- [The task]: Please copy word for word the lines in the listing below from the line with "Mobile Apps" to the line with "112 479 260", including both of those lines.

- [Source records]:

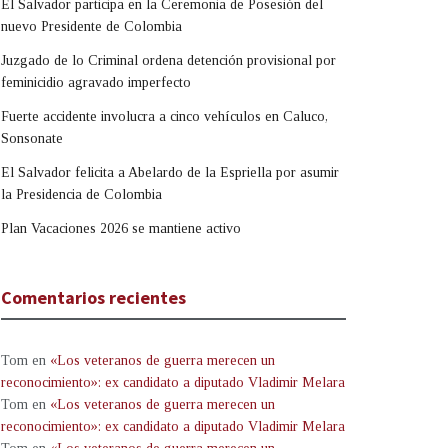
El Salvador participa en la Ceremonia de Posesión del
nuevo Presidente de Colombia
Juzgado de lo Criminal ordena detención provisional por
feminicidio agravado imperfecto
Fuerte accidente involucra a cinco vehículos en Caluco,
Sonsonate
El Salvador felicita a Abelardo de la Espriella por asumir
la Presidencia de Colombia
Plan Vacaciones 2026 se mantiene activo
Comentarios recientes
Tom
en
«Los veteranos de guerra merecen un
reconocimiento»: ex candidato a diputado Vladimir Melara
Tom
en
«Los veteranos de guerra merecen un
reconocimiento»: ex candidato a diputado Vladimir Melara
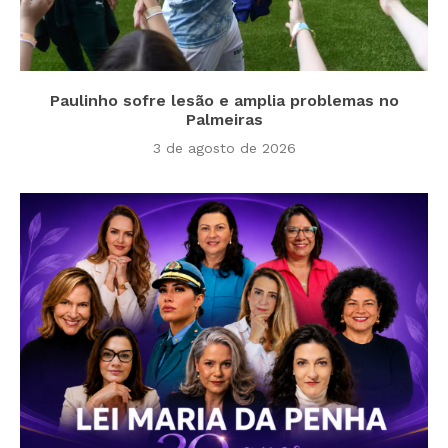
Paulinho sofre lesão e amplia problemas no
Palmeiras
3 de agosto de 2026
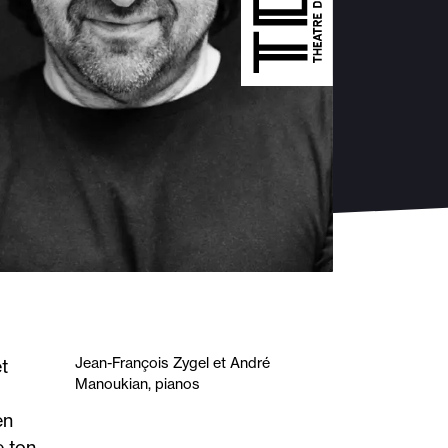
Jean-François Zygel et André
t
Manoukian, pianos
en
e ton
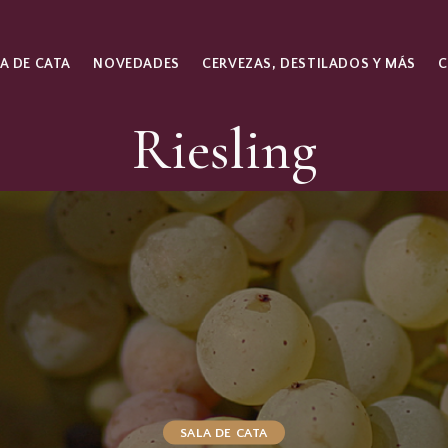
A DE CATA
NOVEDADES
CERVEZAS, DESTILADOS Y MÁS
Riesling
SALA DE CATA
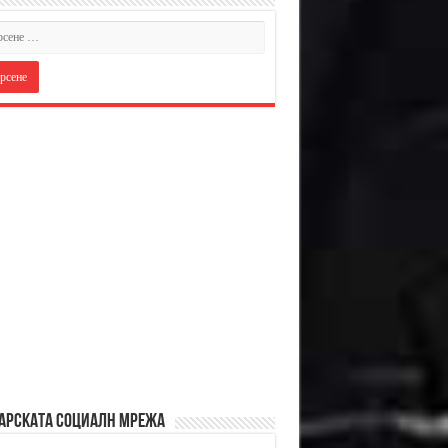
АРСКАТА СОЦИАЛН МРЕЖА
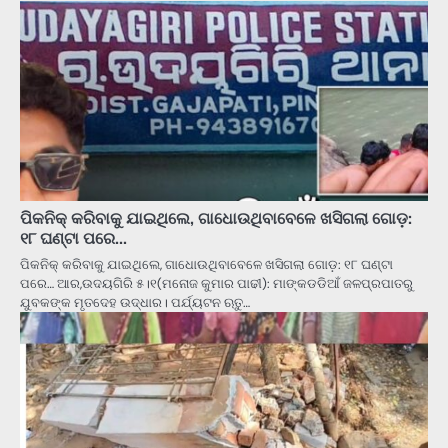
ପିକନିକ୍‌ କରିବାକୁ ଯାଇଥିଲେ, ଗାଧୋଉଥିବାବେଳେ ଖସିଗଲା ଗୋଡ଼:
୧୮ ଘଣ୍ଟା ପରେ…
ପିକନିକ୍‌ କରିବାକୁ ଯାଇଥିଲେ, ଗାଧୋଉଥିବାବେଳେ ଖସିଗଲା ଗୋଡ଼: ୧୮ ଘଣ୍ଟା
ପରେ… ଆର,ଉଦୟଗିରି ୫।୧(ମନୋଜ କୁମାର ପାଢୀ): ମାଙ୍କଡଡିଆଁ ଜଳପ୍ରପାତରୁ
ଯୁବକଙ୍କ ମୃତଦେହ ଉଦ୍ଧାର। ପର୍ଯ୍ୟଟନ ଋତୁ…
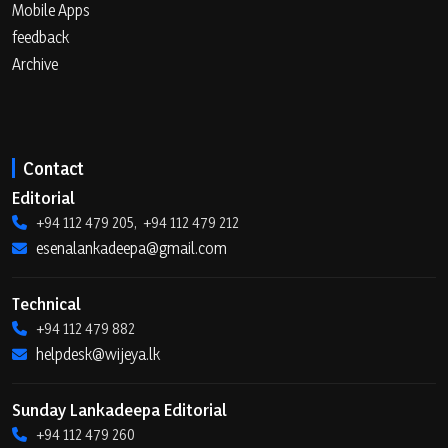
Mobile Apps
feedback
Archive
Contact
Editorial
+94 112 479 205, +94 112 479 212
esenalankadeepa@gmail.com
Technical
+94 112 479 882
helpdesk@wijeya.lk
Sunday Lankadeepa Editorial
+94 112 479 260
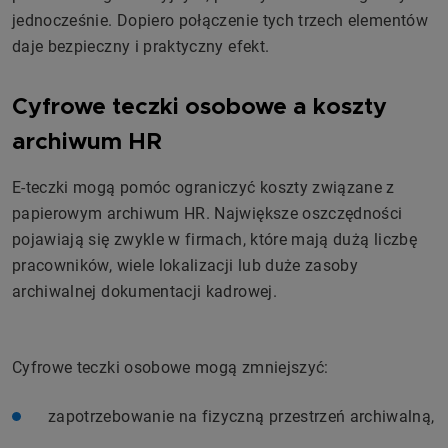
jednocześnie. Dopiero połączenie tych trzech elementów
daje bezpieczny i praktyczny efekt.
Cyfrowe teczki osobowe a koszty
archiwum HR
E-teczki mogą pomóc ograniczyć koszty związane z
papierowym archiwum HR. Największe oszczędności
pojawiają się zwykle w firmach, które mają dużą liczbę
pracowników, wiele lokalizacji lub duże zasoby
archiwalnej dokumentacji kadrowej.
Cyfrowe teczki osobowe mogą zmniejszyć:
zapotrzebowanie na fizyczną przestrzeń archiwalną,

- [Answer to the problem]:
Mobile Apps
feedback
Archive
Contact
Editorial
+94 112 479 205, +94 112 479 212
esenalankadeepa@gmail.com
Technical
+94 112 479 882
helpdesk@wijeya.lk
Sunday Lankadeepa Editorial
+94 112 479 260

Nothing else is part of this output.